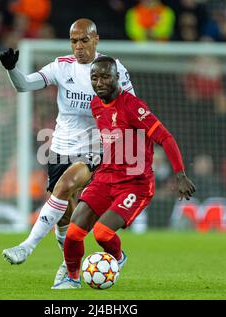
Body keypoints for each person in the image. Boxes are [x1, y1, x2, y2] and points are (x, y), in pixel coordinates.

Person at [0, 19, 135, 286]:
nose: (79, 46)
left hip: (94, 150)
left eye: (84, 40)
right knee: (64, 216)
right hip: (60, 148)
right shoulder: (62, 67)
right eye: (74, 41)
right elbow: (24, 85)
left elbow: (131, 106)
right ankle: (68, 265)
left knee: (65, 186)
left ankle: (27, 246)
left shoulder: (112, 68)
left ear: (96, 40)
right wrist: (11, 70)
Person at [52, 56, 195, 289]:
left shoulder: (133, 107)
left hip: (135, 183)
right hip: (105, 178)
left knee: (102, 233)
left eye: (105, 77)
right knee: (74, 231)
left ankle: (118, 258)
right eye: (94, 77)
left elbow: (165, 138)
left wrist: (180, 174)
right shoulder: (96, 105)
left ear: (118, 78)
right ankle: (72, 278)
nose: (99, 82)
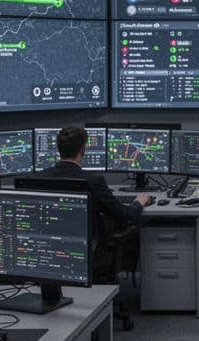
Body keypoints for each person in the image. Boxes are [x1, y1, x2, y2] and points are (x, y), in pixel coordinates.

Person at [37, 125, 150, 329]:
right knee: (132, 227)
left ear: (58, 149)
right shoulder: (93, 181)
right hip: (88, 253)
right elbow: (123, 215)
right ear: (83, 150)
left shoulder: (38, 179)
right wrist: (138, 202)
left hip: (48, 253)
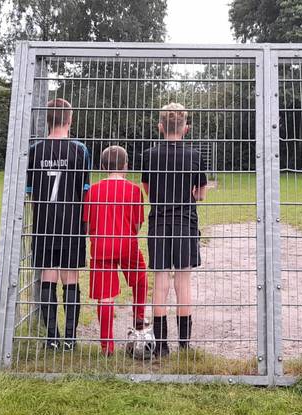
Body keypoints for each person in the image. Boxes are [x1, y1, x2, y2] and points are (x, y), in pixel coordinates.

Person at [142, 102, 208, 357]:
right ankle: (184, 343)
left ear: (160, 127)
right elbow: (201, 193)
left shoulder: (150, 154)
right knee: (183, 282)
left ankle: (161, 346)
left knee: (160, 283)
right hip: (185, 223)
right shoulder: (194, 155)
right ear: (186, 129)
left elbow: (147, 189)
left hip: (158, 223)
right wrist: (192, 192)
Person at [26, 98, 90, 351]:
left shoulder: (35, 150)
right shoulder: (80, 150)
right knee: (70, 278)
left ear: (47, 120)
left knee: (48, 276)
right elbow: (84, 190)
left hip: (44, 223)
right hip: (72, 224)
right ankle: (71, 339)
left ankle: (51, 337)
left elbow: (31, 190)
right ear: (70, 119)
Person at [82, 145, 148, 356]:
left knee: (106, 296)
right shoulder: (135, 190)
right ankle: (139, 316)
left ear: (102, 166)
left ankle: (107, 346)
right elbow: (137, 225)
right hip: (127, 244)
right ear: (126, 165)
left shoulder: (93, 190)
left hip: (101, 246)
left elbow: (88, 224)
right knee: (140, 276)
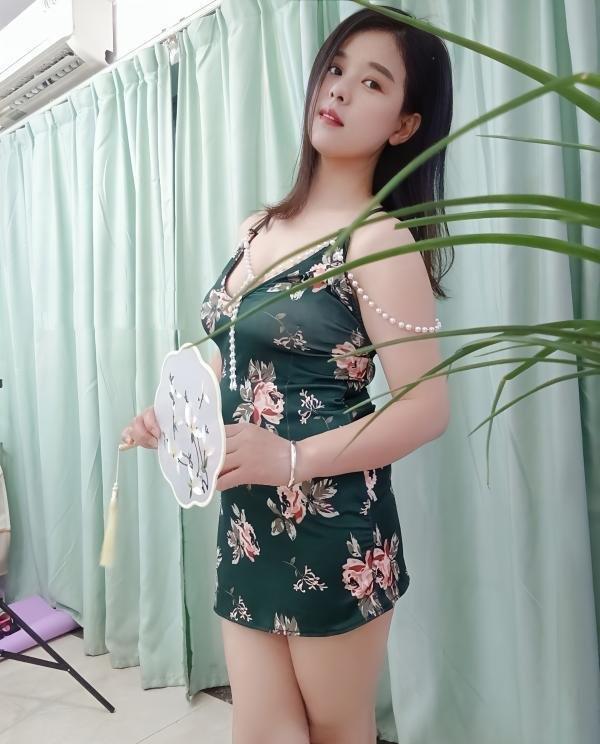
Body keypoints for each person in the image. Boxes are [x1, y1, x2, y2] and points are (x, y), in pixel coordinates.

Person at [122, 5, 454, 743]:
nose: (338, 90)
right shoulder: (258, 228)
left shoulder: (379, 242)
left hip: (336, 528)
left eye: (372, 82)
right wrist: (174, 416)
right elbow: (241, 355)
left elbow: (427, 408)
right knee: (263, 729)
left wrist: (292, 458)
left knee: (335, 732)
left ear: (404, 125)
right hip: (247, 522)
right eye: (335, 69)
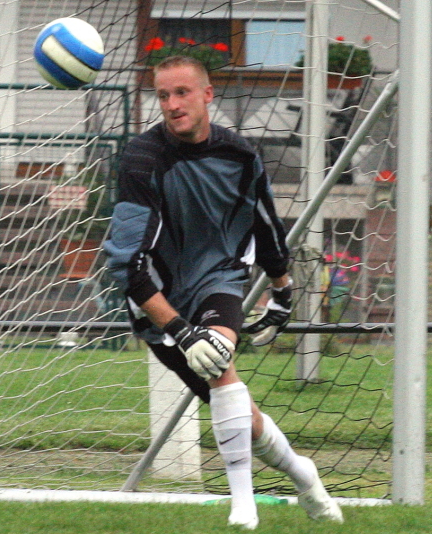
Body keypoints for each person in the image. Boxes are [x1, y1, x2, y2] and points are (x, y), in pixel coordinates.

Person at [103, 55, 342, 529]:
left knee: (216, 362)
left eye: (182, 93)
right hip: (158, 301)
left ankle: (243, 509)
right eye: (163, 95)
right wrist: (178, 330)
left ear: (208, 95)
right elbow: (127, 266)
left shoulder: (240, 155)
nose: (172, 104)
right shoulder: (141, 159)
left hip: (220, 280)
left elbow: (266, 223)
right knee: (239, 412)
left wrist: (282, 290)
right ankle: (305, 476)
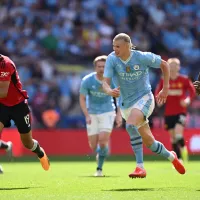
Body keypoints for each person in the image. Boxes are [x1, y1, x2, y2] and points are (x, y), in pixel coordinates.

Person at [102, 33, 186, 178]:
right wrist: (109, 90)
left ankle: (140, 167)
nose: (115, 49)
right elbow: (105, 82)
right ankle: (172, 157)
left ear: (127, 46)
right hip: (125, 104)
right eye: (113, 46)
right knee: (150, 143)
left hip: (144, 98)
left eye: (118, 46)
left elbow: (164, 64)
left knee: (130, 125)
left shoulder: (141, 57)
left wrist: (165, 88)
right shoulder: (112, 59)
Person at [0, 54, 50, 171]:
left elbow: (3, 92)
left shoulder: (5, 64)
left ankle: (40, 152)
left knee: (27, 143)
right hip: (1, 105)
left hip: (18, 105)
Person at [79, 55, 122, 177]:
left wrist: (119, 115)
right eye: (99, 66)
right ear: (95, 67)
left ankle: (99, 169)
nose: (102, 69)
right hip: (92, 113)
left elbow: (119, 98)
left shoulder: (112, 80)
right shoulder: (87, 80)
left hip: (108, 112)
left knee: (102, 141)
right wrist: (86, 115)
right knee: (93, 146)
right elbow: (82, 98)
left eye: (104, 66)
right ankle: (102, 151)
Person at [155, 58, 196, 162]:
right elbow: (157, 93)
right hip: (168, 113)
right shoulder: (164, 80)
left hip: (181, 111)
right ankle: (179, 159)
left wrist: (187, 100)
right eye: (171, 65)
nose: (173, 67)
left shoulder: (184, 79)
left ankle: (183, 150)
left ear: (179, 67)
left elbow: (192, 91)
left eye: (175, 65)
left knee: (178, 134)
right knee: (173, 138)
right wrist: (159, 100)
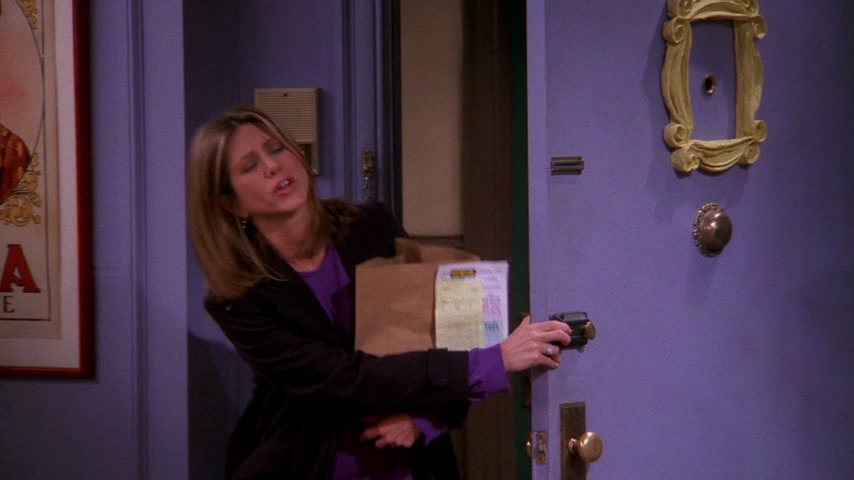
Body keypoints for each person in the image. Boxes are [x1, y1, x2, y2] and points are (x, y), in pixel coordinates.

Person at [187, 106, 572, 480]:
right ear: (232, 204)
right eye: (250, 166)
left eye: (276, 149)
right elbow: (343, 377)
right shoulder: (237, 297)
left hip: (409, 462)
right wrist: (493, 361)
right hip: (308, 463)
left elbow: (440, 332)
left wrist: (426, 419)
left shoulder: (370, 226)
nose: (273, 166)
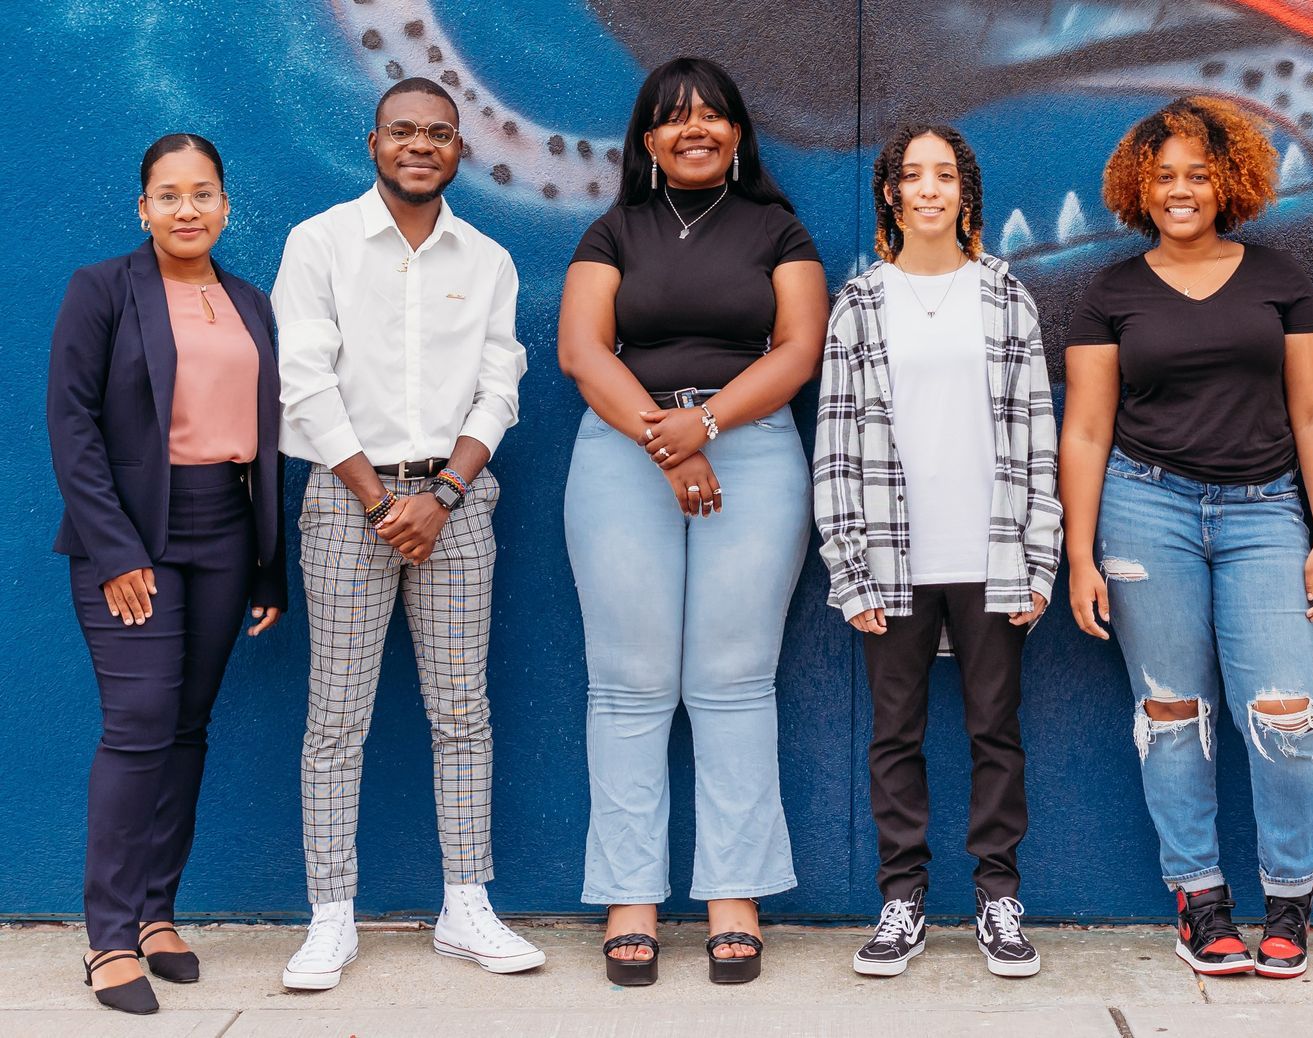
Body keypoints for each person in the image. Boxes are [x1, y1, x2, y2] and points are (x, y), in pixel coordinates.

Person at [557, 56, 827, 987]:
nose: (695, 130)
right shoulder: (612, 230)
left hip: (750, 448)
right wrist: (668, 440)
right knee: (628, 683)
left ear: (739, 134)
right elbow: (583, 351)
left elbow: (798, 350)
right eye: (674, 120)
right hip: (622, 450)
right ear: (648, 142)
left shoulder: (777, 229)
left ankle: (733, 895)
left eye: (713, 115)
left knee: (734, 680)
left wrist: (706, 425)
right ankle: (631, 898)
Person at [1061, 96, 1313, 979]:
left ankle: (1289, 903)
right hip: (1145, 509)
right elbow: (1085, 431)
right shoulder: (1109, 292)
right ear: (1136, 188)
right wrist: (1078, 555)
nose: (1180, 190)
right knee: (1172, 714)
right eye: (1164, 176)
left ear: (1231, 182)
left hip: (1266, 513)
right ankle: (1202, 901)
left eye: (1197, 174)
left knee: (1286, 715)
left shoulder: (1281, 277)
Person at [274, 77, 535, 990]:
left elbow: (499, 387)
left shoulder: (489, 259)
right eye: (403, 132)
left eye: (439, 133)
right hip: (348, 501)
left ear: (460, 149)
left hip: (455, 506)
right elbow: (304, 384)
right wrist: (382, 501)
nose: (420, 145)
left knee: (463, 711)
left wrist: (445, 493)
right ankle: (331, 917)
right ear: (373, 142)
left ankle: (466, 906)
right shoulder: (320, 244)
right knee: (336, 717)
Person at [815, 124, 1062, 979]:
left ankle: (998, 897)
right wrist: (849, 568)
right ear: (890, 193)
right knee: (896, 733)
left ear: (965, 193)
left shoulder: (1004, 294)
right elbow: (836, 444)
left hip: (990, 554)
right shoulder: (860, 302)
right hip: (890, 559)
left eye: (945, 175)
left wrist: (1039, 560)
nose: (929, 189)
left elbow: (1038, 434)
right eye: (912, 176)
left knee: (996, 729)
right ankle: (902, 900)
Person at [49, 133, 285, 1015]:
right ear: (142, 206)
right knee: (140, 721)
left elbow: (264, 443)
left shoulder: (252, 303)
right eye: (169, 194)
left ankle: (156, 914)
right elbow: (71, 425)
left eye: (205, 193)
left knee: (187, 725)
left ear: (227, 206)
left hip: (226, 532)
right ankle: (108, 938)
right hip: (133, 535)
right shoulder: (103, 291)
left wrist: (269, 570)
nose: (188, 209)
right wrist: (115, 553)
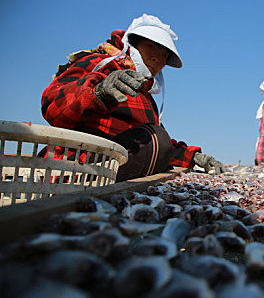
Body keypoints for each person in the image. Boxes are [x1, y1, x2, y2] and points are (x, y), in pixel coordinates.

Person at [41, 14, 226, 181]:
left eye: (164, 55)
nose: (158, 60)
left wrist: (193, 157)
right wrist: (99, 92)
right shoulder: (98, 64)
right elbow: (52, 106)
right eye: (151, 47)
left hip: (115, 167)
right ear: (132, 45)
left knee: (156, 138)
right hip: (74, 167)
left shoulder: (143, 93)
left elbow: (149, 146)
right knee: (156, 138)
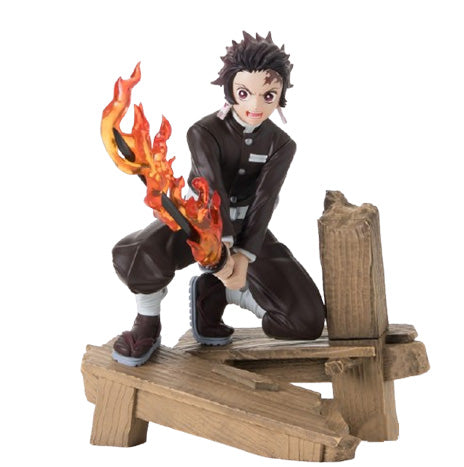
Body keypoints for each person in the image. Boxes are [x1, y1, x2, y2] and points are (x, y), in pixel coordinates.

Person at [111, 32, 325, 367]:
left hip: (249, 230)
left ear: (280, 95)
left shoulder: (281, 145)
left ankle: (220, 293)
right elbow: (212, 189)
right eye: (245, 93)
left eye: (268, 95)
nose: (256, 106)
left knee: (305, 320)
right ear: (230, 90)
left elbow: (264, 202)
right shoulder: (203, 132)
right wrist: (220, 249)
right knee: (139, 256)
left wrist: (243, 258)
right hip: (198, 220)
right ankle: (147, 322)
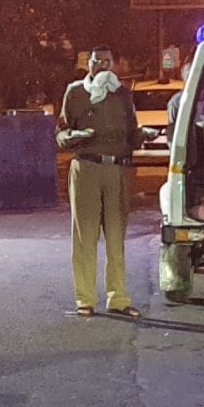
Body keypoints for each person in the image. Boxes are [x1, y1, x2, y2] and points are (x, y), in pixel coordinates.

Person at [59, 46, 139, 319]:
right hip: (87, 167)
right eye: (97, 61)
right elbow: (61, 131)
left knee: (116, 237)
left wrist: (145, 136)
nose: (103, 65)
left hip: (117, 169)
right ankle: (85, 298)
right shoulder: (76, 93)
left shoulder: (123, 94)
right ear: (88, 64)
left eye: (108, 61)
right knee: (85, 235)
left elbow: (132, 133)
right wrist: (72, 137)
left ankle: (118, 298)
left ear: (113, 64)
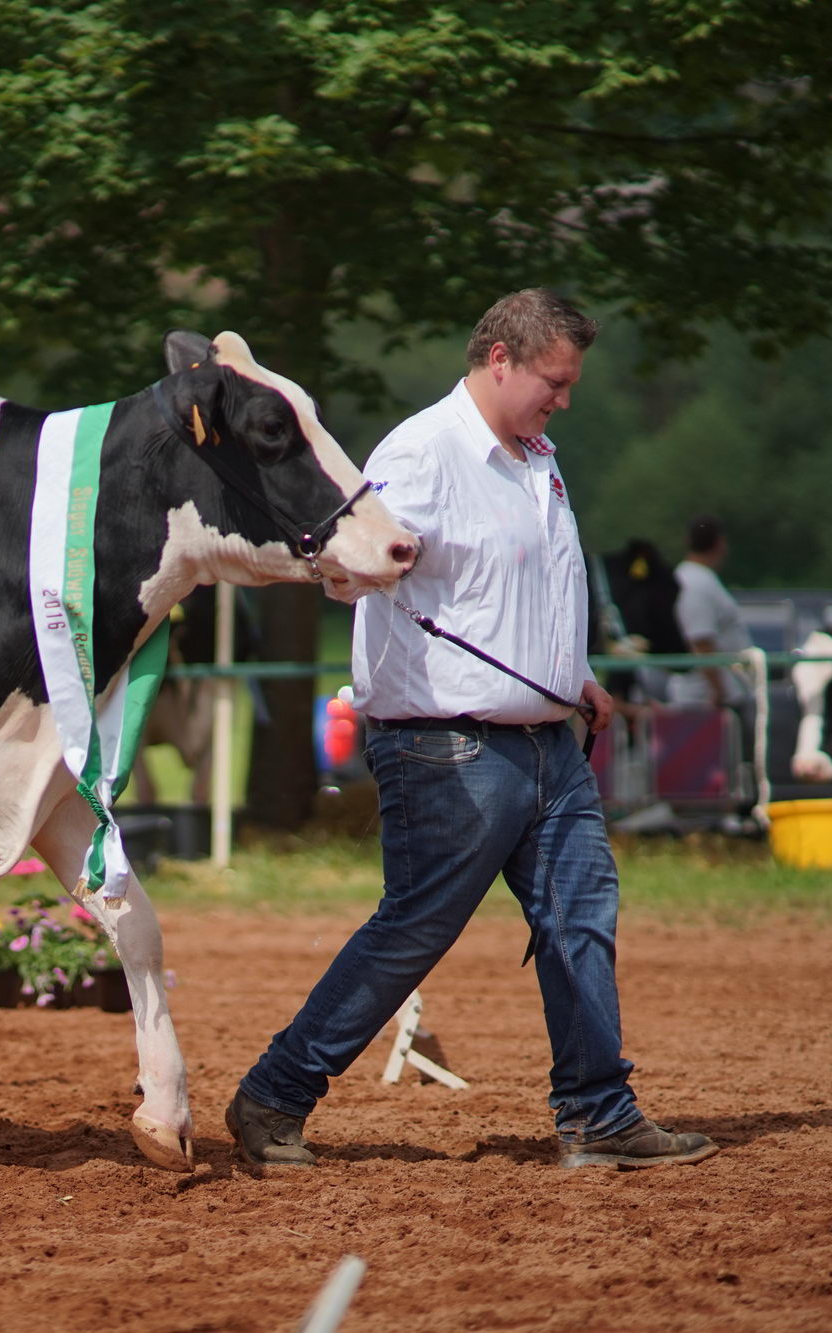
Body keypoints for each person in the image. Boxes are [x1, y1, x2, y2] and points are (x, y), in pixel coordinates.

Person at [226, 289, 718, 1172]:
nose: (563, 398)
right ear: (500, 359)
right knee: (414, 928)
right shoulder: (420, 453)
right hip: (443, 742)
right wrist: (364, 571)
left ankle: (598, 1113)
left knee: (581, 918)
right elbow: (346, 561)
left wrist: (578, 677)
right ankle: (272, 1097)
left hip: (548, 743)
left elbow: (525, 589)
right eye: (553, 381)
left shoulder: (537, 457)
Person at [671, 515, 752, 709]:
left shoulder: (696, 578)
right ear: (719, 543)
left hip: (713, 695)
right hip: (704, 699)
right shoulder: (694, 582)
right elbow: (701, 640)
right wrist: (718, 689)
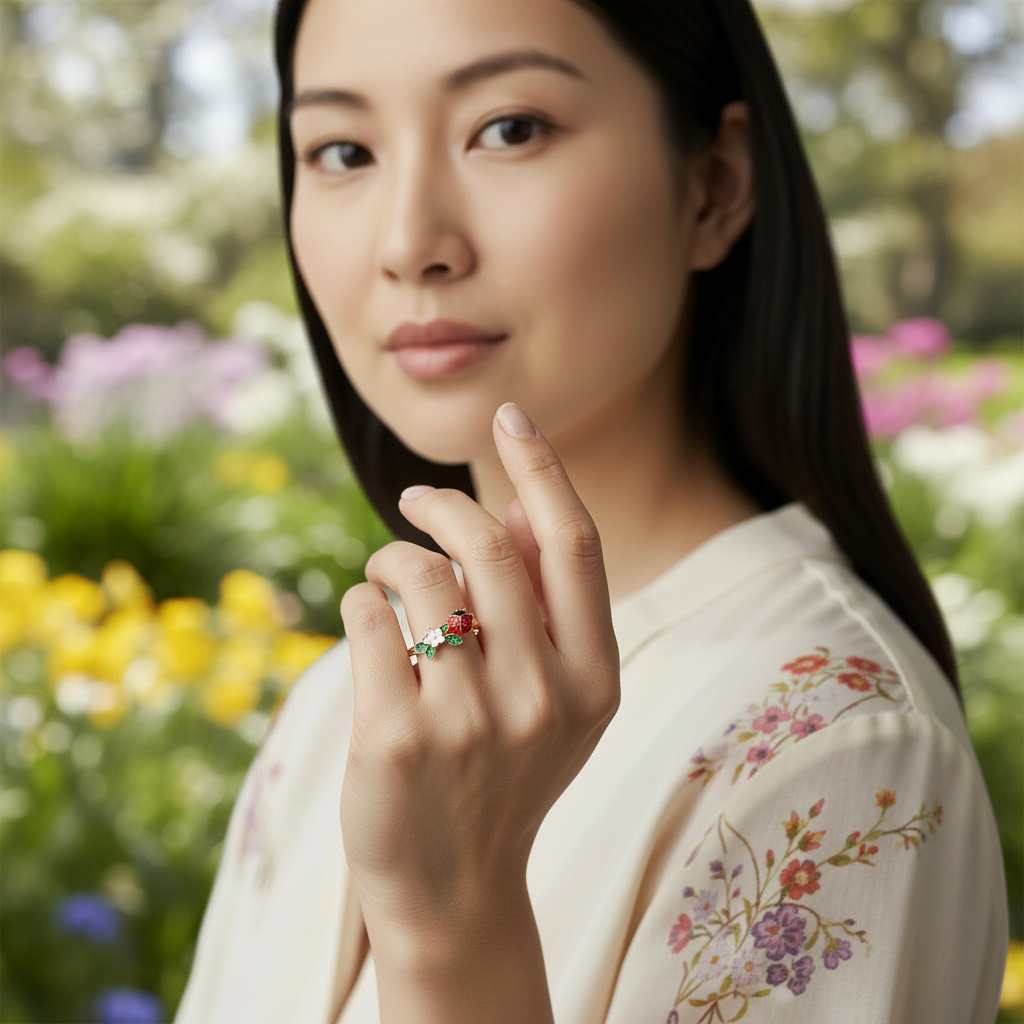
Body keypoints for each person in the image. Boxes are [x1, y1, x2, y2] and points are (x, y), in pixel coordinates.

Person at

#### Exercise details
Above are the records; return the lines in them from the one with "left eye: (108, 61)" to the one with "right elbow: (346, 561)", inclusive, exactly and without images.

#### Written response
left eye: (108, 61)
right knee: (85, 235)
left elbow: (132, 133)
right wrist: (72, 137)
left ankle: (118, 298)
left ear: (113, 64)
Body keypoints for each person in the image. Boxes are [x1, y1, x2, y2] and points are (x, y), in pixel coordinates.

Person at [226, 289, 718, 1172]:
nose: (563, 398)
right ear: (500, 359)
right knee: (414, 928)
right shoulder: (420, 453)
right hip: (443, 742)
right wrist: (364, 571)
left ankle: (598, 1113)
left knee: (581, 918)
right elbow: (346, 561)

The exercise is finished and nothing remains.